ČEZ delivered third quarter net profit of 3.2 billion crowns with profit for the first nine months of the year adding up to 18.6 billion crowns on Tuesday. Although operational earnings are down on expectations, ČEZ is sticking to its previous full year profit expectations of 27 billion crowns. It has ongoing cost cutting and the fact that it should reclaim some of the windfall tax on emissions permits imposed by the Czech government in 2011 and 2012 to thank for that feat.
ČEZ said Tuesday that it expects it three closed nuclear units at its Dukovany nuclear reactor to be up and running normally by Christmas. The three units have been closed with only one now running because of problems with X-rays taken of key piping at the units. The company sub-contracted to do the work provided blurred images with the work needing to be repeated and several dozen welds repaired.
Problems at both Dukovany and Temelín mean that ČEZ has already given up on its hopes of record output from its nuclear facilities this year.

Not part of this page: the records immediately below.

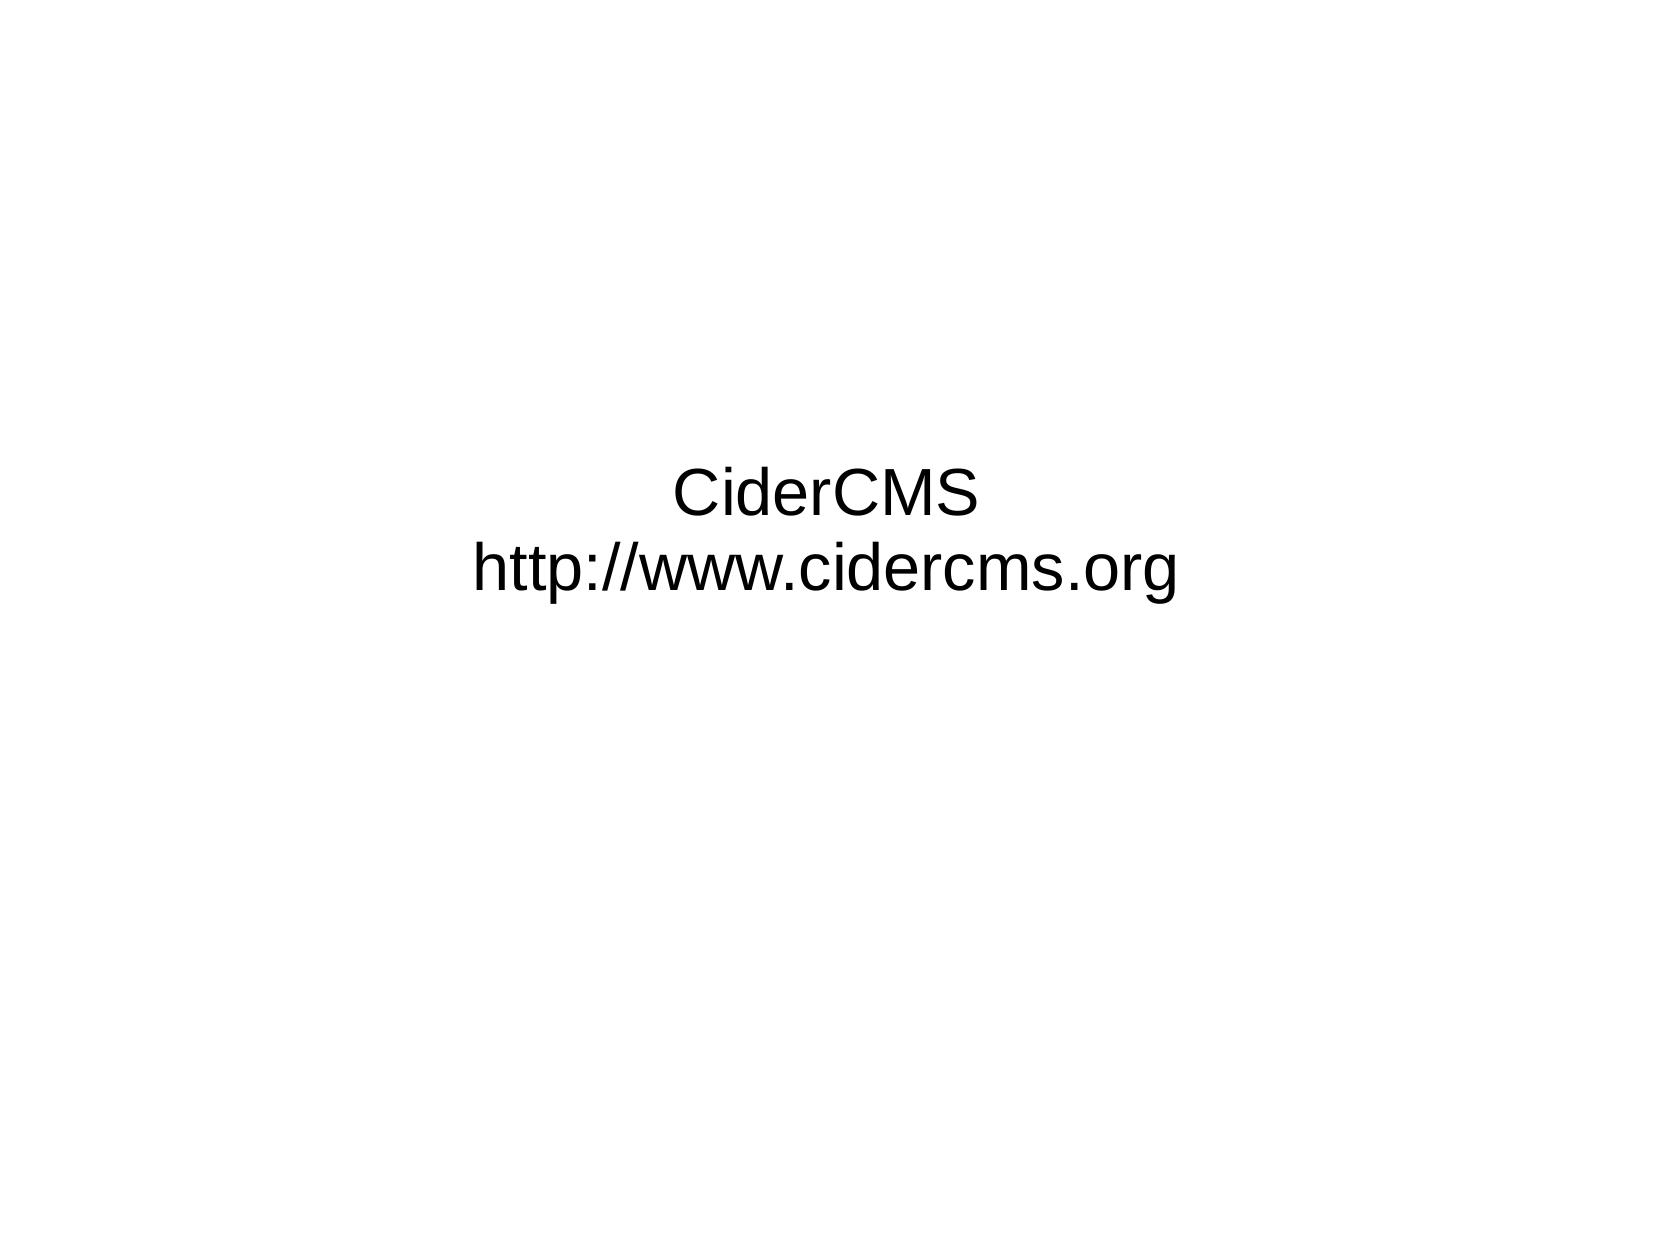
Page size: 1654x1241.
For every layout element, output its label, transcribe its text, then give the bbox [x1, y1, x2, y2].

subtitle CiderCMS http://www.cidercms.org [82, 49, 1571, 1010]
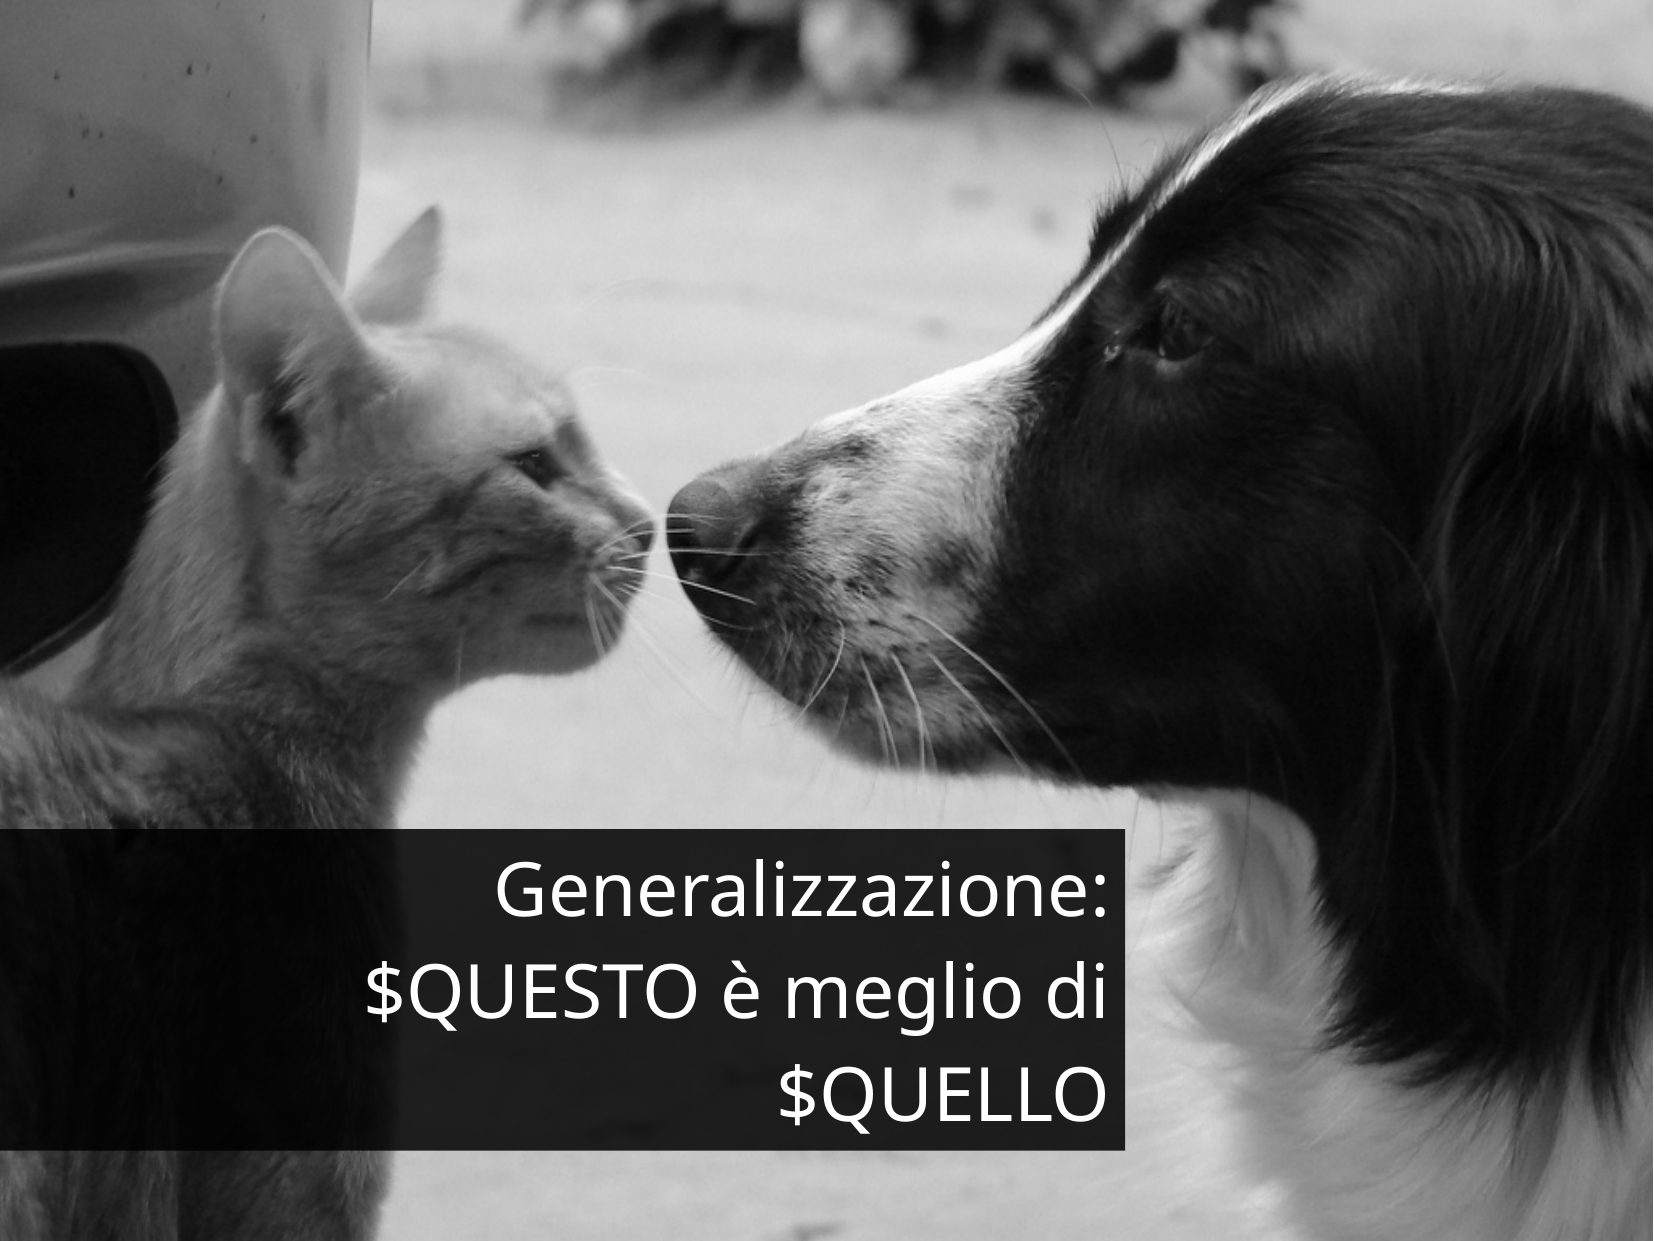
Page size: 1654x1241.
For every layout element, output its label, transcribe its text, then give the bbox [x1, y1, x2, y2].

text_box Generalizzazione: $QUESTO è meglio di $QUELLO [0, 829, 1126, 833]
picture [0, 0, 1653, 1241]
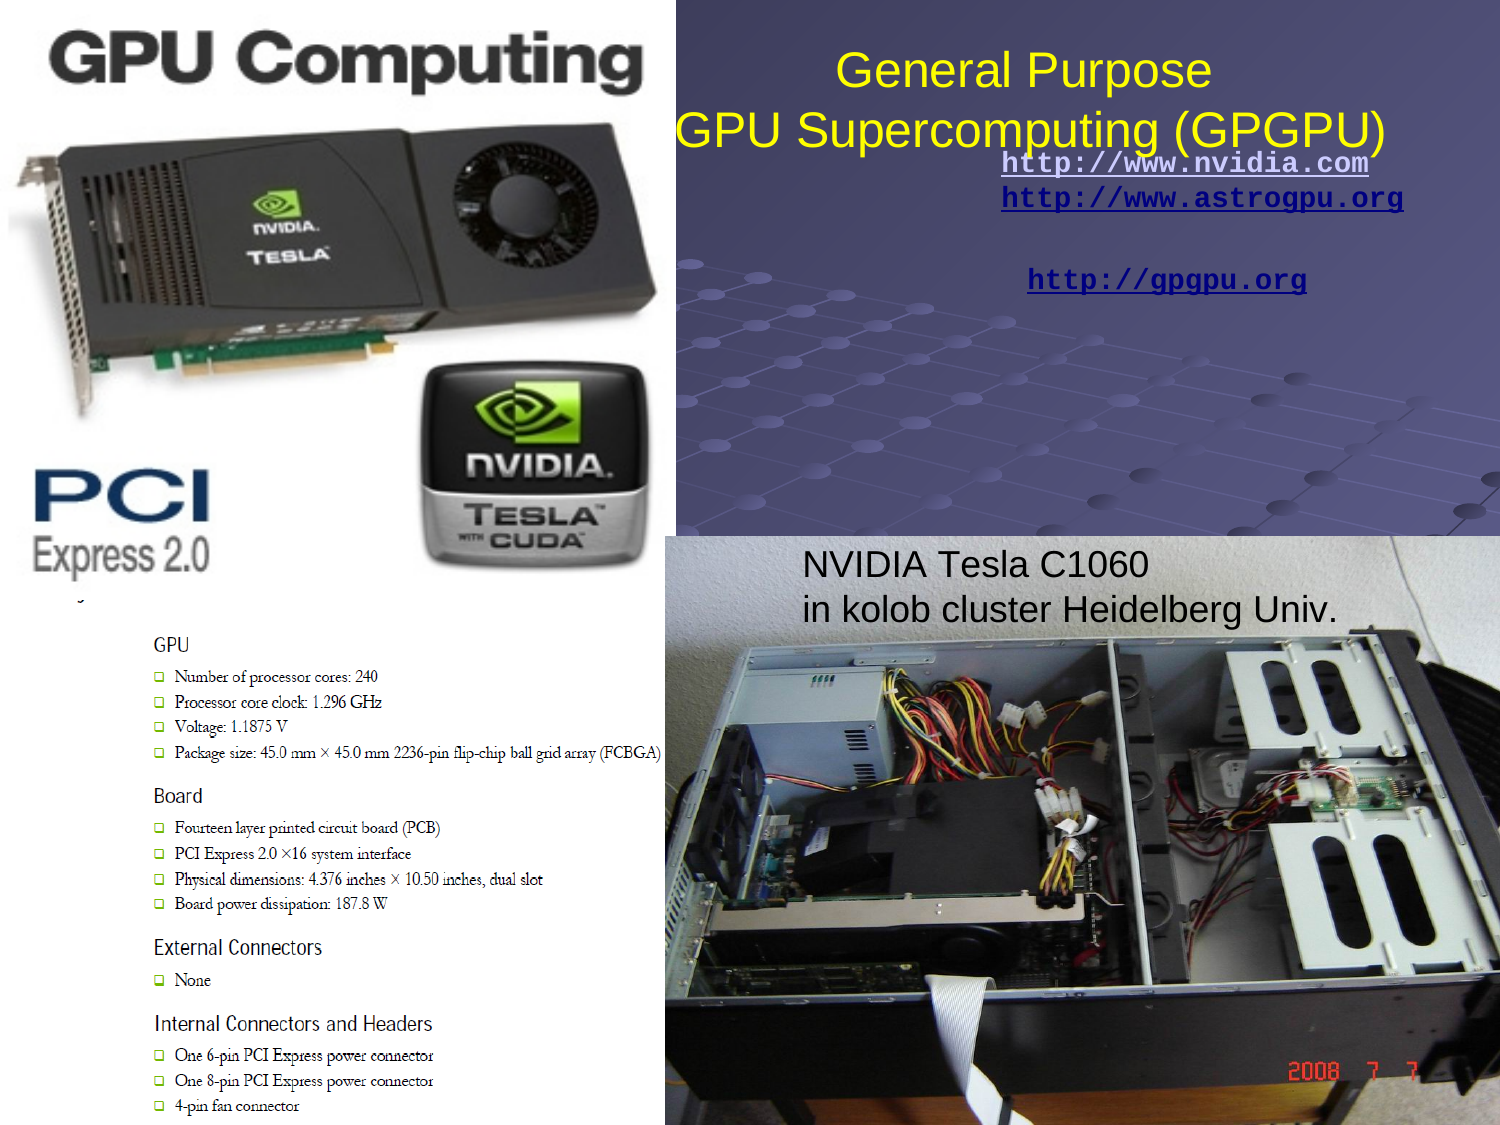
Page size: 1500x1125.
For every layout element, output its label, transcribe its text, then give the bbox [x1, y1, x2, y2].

text_box NVIDIA Tesla C1060 in kolob cluster Heidelberg Univ. [787, 532, 1354, 638]
text_box http://www.nvidia.com http://www.astrogpu.org [986, 135, 1463, 222]
text_box General Purpose GPU Supercomputing (GPGPU) [676, 45, 1425, 150]
picture [0, 0, 1500, 1125]
text_box http://gpgpu.org [1012, 252, 1334, 304]
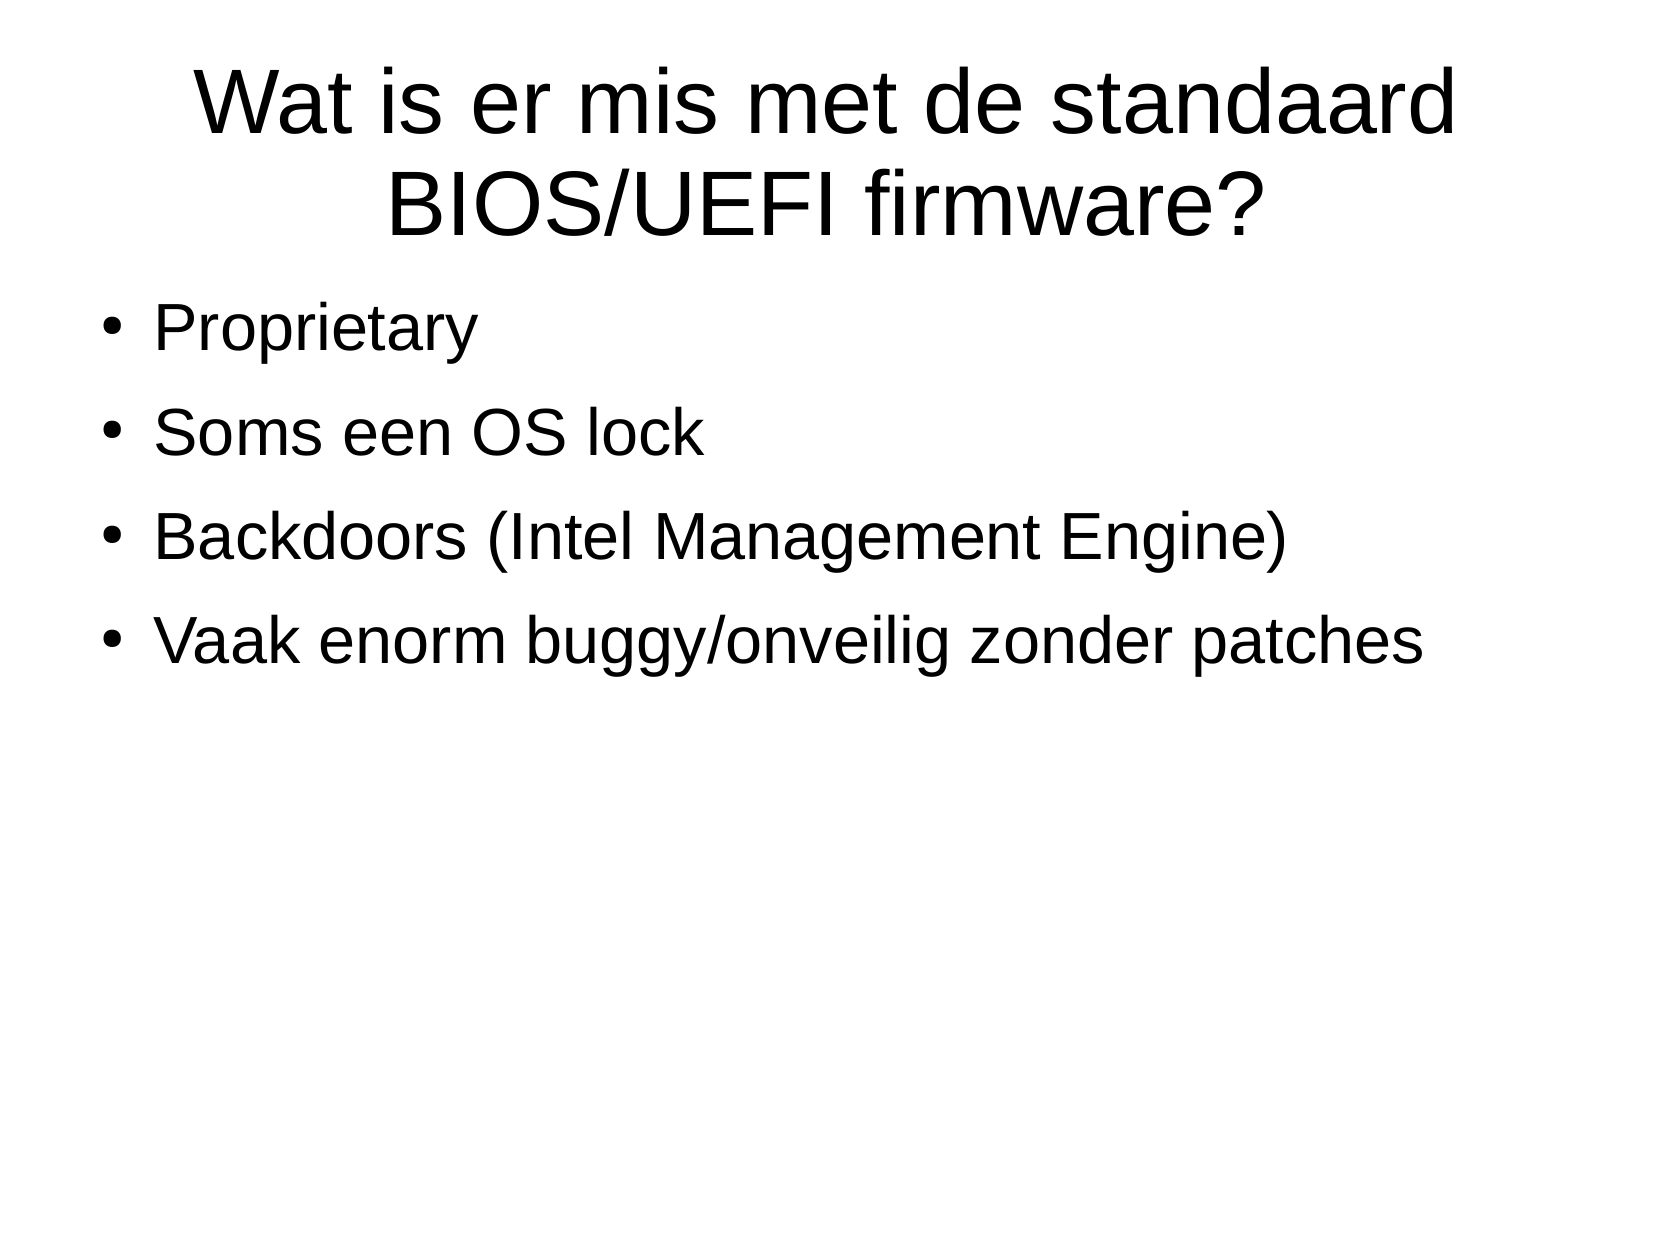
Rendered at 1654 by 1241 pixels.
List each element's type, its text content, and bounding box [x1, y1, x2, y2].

title Wat is er mis met de standaard BIOS/UEFI firmware? [82, 49, 1571, 257]
list Proprietary Soms een OS lock Backdoors (Intel Management Engine) Vaak enorm buggy/onveilig zonder patches [82, 290, 1571, 1010]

Meanwhile, ČEZ is poring over the thousands of pages connected with Swedish power company Vattenfall’s plans to sell its lignite mines and brown coal-fired and hydro power plants in Germany. ČEZ, which says the German assets mirror its power production profile and know-how, will have to decide by December 21 whether to make an indicative bid. Czech companies EPH and PPF have teamed up to look at the Vattenfall assets as well with mining company Czech Coal also in the frame.
But compared to other European power companies, ČEZ can take some consolation. The woes of German company RWE are such that its market capitalisation has now dropped to around 220 billion crowns. That means, according to ČEZ, to it has now leapfrogged RWE and is now the seventh biggest European electricity producer.